Фрагмент страницы>

Столкновение этих двух типов психологии можно проследить на всем протяжении русского средневековья. Причем если психология обмена и договора культивирует знаковость, ритуал, этикет, то государственно-религиозная позиция ориентируется на символизм и практицизм. Парадоксальное сочетание этих двух последних качеств не должно удивлять. Рыцарская культура ориентирована на знаковость. Для того чтобы приобрести культурную ценность, вещь в этой системе должна сделаться знаком, т. е. быть максимально очищена от своей практической внезнаковой функции. Так, «честь» для феодала древней Руси связывалась с получением от сюзерена богатой части военной добычи или большого подарка. Однако, получив награду, ее следовало по законам чести употребить так, чтобы максимально унизить вещественную ценность и тем самым подчеркнуть знаковую: «Орьтъмами и япончицами, и кожухы начашя мосты мостити по болотомъ и грязивымъ мѣстомъ, и всякыми узорочьи Половъцкыми»[346]. Образец рыцарского поведения дан в русской редакции поэмы о Диогенисе Акрите — «Девгениевом деянии» (перевод XI–XII вв.): богатырь Девгений решил добыть себе в жены «прекрасную Стратиговну», отец и братья которой убивали всех искателей ее руки; когда он приехал на двор Стратига, девица была одна — отец и братья находились в отлучке. Девгений мог беспрепятственно увезти свою возлюбленную, но он приказал ей остаться и сообщить отцу о предстоящем похищении. Стратиг отказался верить. Между тем Девгений разломал ворота и, въехав во двор, «начат велегласно кликати, Стратега вон зовы и сильныя его сыны, дабы видели сестры своея исхищение (курсив мой. — Ю. Л.)». Однако Стратиги теперь отказался верить в то, что нашелся храбрец, вызывающий его на бой. Девгений, прождав три часа напрасно, увез невесту. Однако удача предприятия вызывает у Девгения не радость, а печаль: «Велика есмь срама добыл»[347]. Он добивается все же боя, в котором побеждает отца и братьев невесты, берет их в плен, затем освобождает из плена, отпускает невесту домой, едет снова свататься и теперь уже получает невесту «с великою честию».
Здесь все — невеста, бой, свадьба — превращено в знаки рыцарской чести и ценно не само по себе, а лишь в связи с этим, приписанным значением. Невеста ценна не сама по себе, а в связи с трудностью ее получения — без этих трудностей она теряет ценность, бой ценится не победой как таковой, а, во-первых, победой, одержанной по определенным условным правилам, и, во-вторых, в максимально трудных условиях. Поражение и гибель при попытке выполнения невыполнимой задачи ценятся выше, чем победа и связанные с ней практические выгоды, полученные путем расчета, практической сметки или обычных военных усилий. Эффектность ценится выше, чем эффективность. Безнадежная попытка Игоря Святославовича с малой дружиной «поискать града Тьмутаракани» вдохновляет автора «Слова о полку Игореве» больше, чем скромные, но весьма результативные действия объединенной дружины русских князей в 1183–1184 гг. Такова же психология и певца «Песни о Роланде». Знаковый характер поведения заставляет акцентировать момент игры: практический результат как цель действия заменяется правильностью пользования языком поведения. Так, в западноевропейском рыцарском быту турнир становится равноценным бою. На Руси функцию турнира в быту феодала принимает охота. Она становится специфической игрой, концентрирующей знаковые ценности рыцарского боевого поведения. Не случайно Владимир Мономах перечислял свои охоты рядом с боевыми подвигами как равные предметы гордости.

Исходные данные>
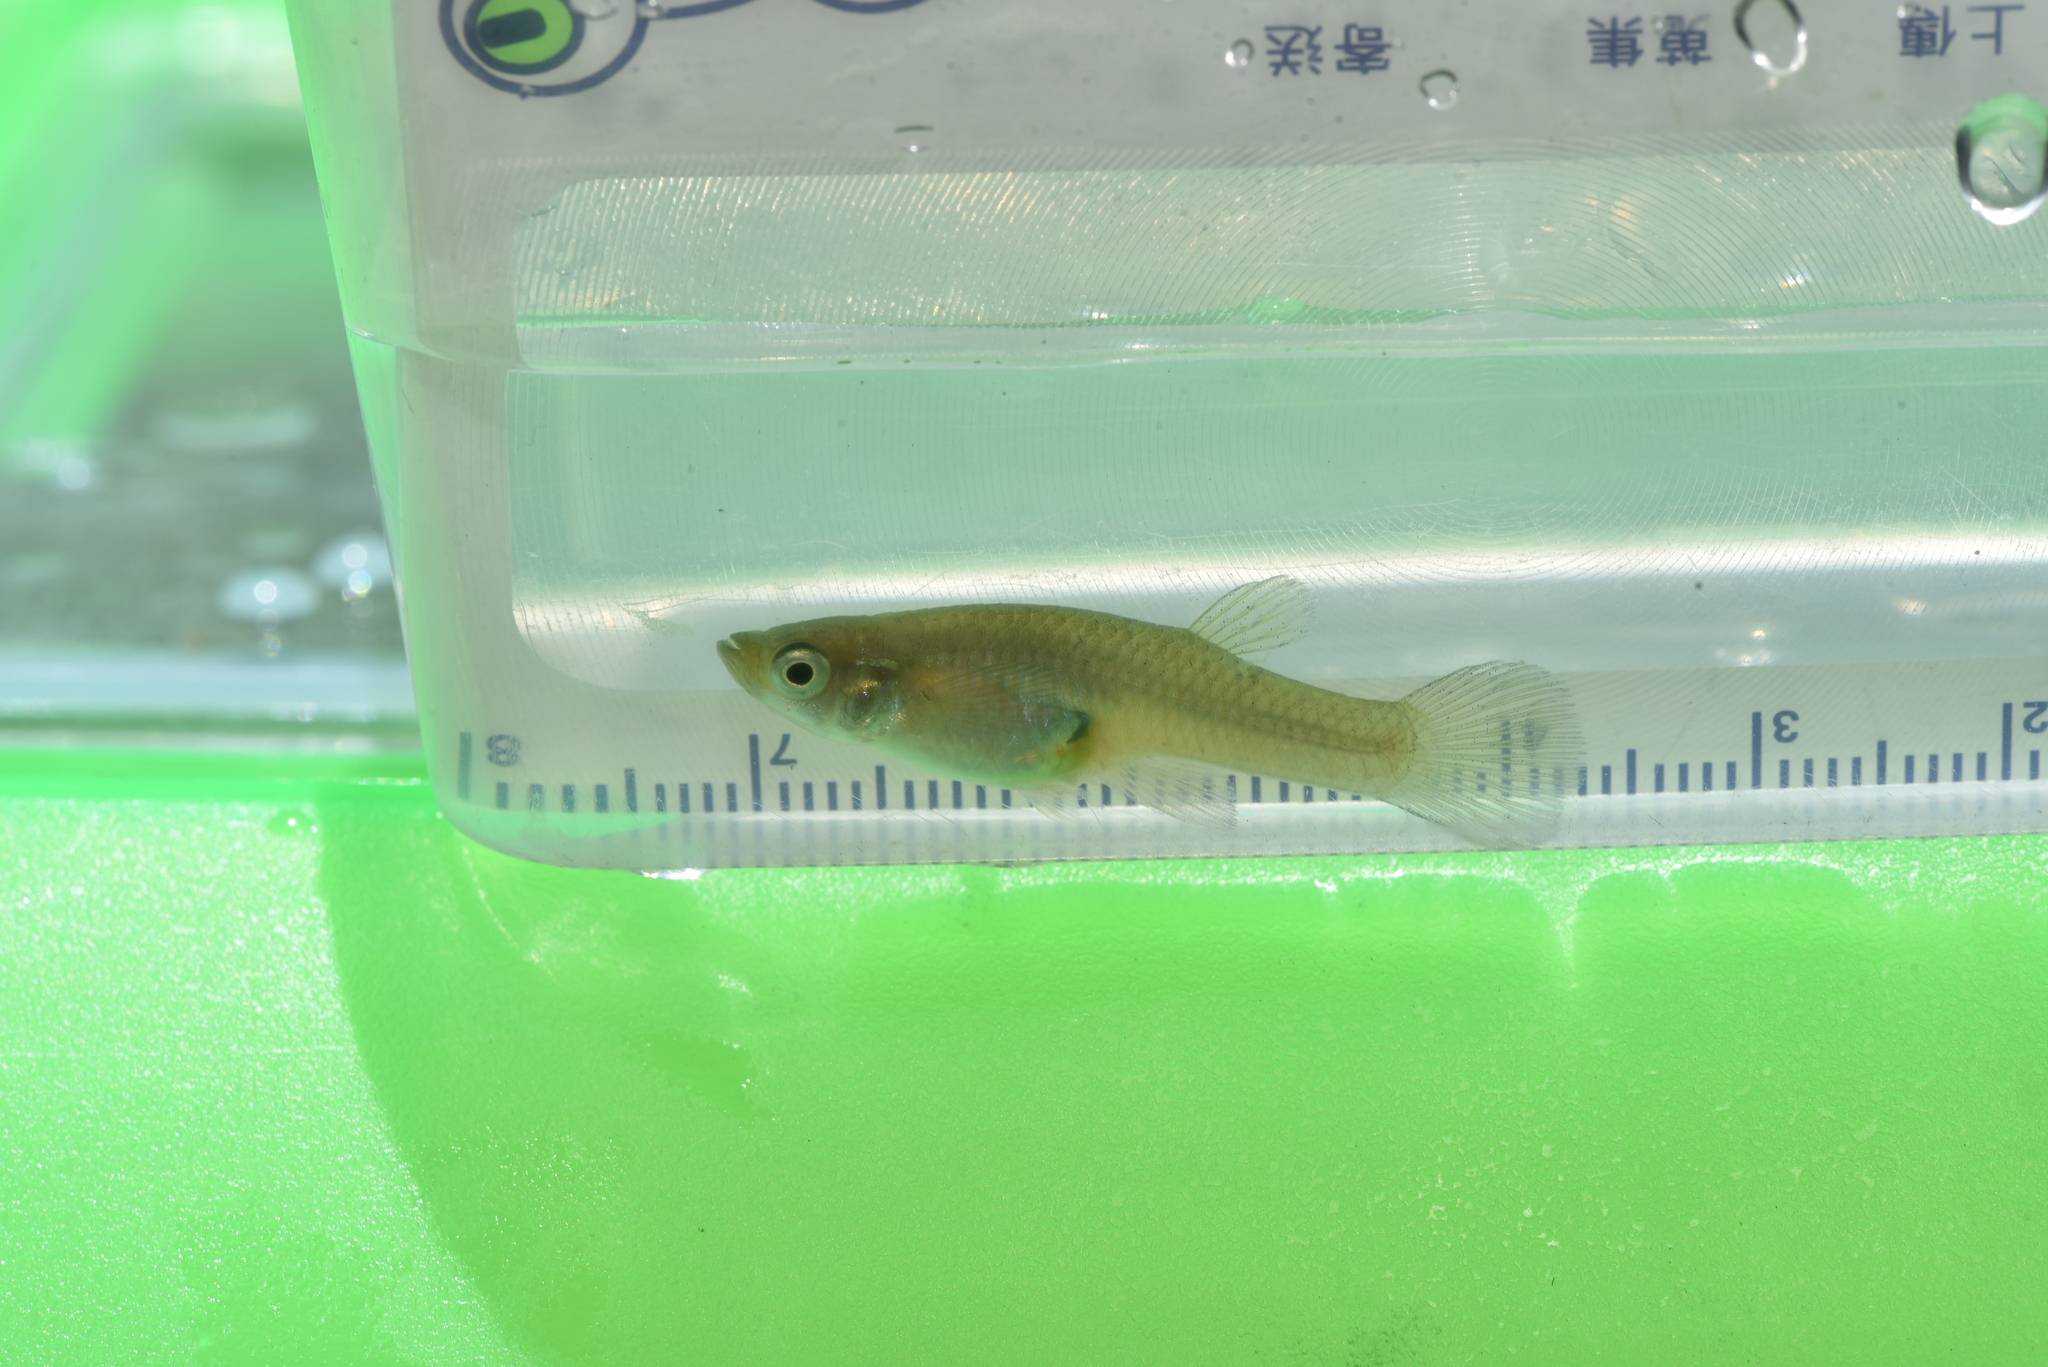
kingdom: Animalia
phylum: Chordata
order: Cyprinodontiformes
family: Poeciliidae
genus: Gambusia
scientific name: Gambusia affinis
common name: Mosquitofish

Набор упражнений>
[a] Ответьте по тексту о рыцарской культуре Древней Руси:
(i) Сколько часов Девгений напрасно ждал выхода Стратига на бой?
(ii) Что на Руси приняло функцию турнира в быту феодала?
(iii) Рядом с чем Владимир Мономах перечислял свои охоты?
[b] Замените в списке «common name» на «vernacular name», оставив все прочее без изменений. Изображения в ответ не включайте.

Письменные ответы>
[a]
(i) Три часа.
(ii) Охота.
(iii) Рядом с боевыми подвигами, как равные предметы гордости.

[b]
kingdom: Animalia
phylum: Chordata
order: Cyprinodontiformes
family: Poeciliidae
genus: Gambusia
scientific name: Gambusia affinis
vernacular name: Mosquitofish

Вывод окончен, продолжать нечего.